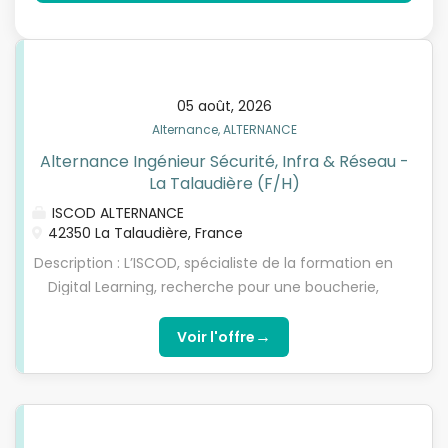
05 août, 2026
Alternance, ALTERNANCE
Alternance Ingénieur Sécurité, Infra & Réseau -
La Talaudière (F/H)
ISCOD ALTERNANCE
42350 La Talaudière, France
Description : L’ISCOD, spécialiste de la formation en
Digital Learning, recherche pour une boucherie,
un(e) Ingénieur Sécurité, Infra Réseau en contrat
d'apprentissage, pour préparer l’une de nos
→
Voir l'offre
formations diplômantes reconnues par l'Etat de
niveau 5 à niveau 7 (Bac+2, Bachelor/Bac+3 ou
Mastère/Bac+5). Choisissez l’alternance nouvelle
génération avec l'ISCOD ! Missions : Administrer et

• [Description of the task]
Find each line of the listing that contains the word "pour" and copy those lines. Case counts.

• [Exercise output]
Digital Learning, recherche pour une boucherie,
d'apprentissage, pour préparer l’une de nos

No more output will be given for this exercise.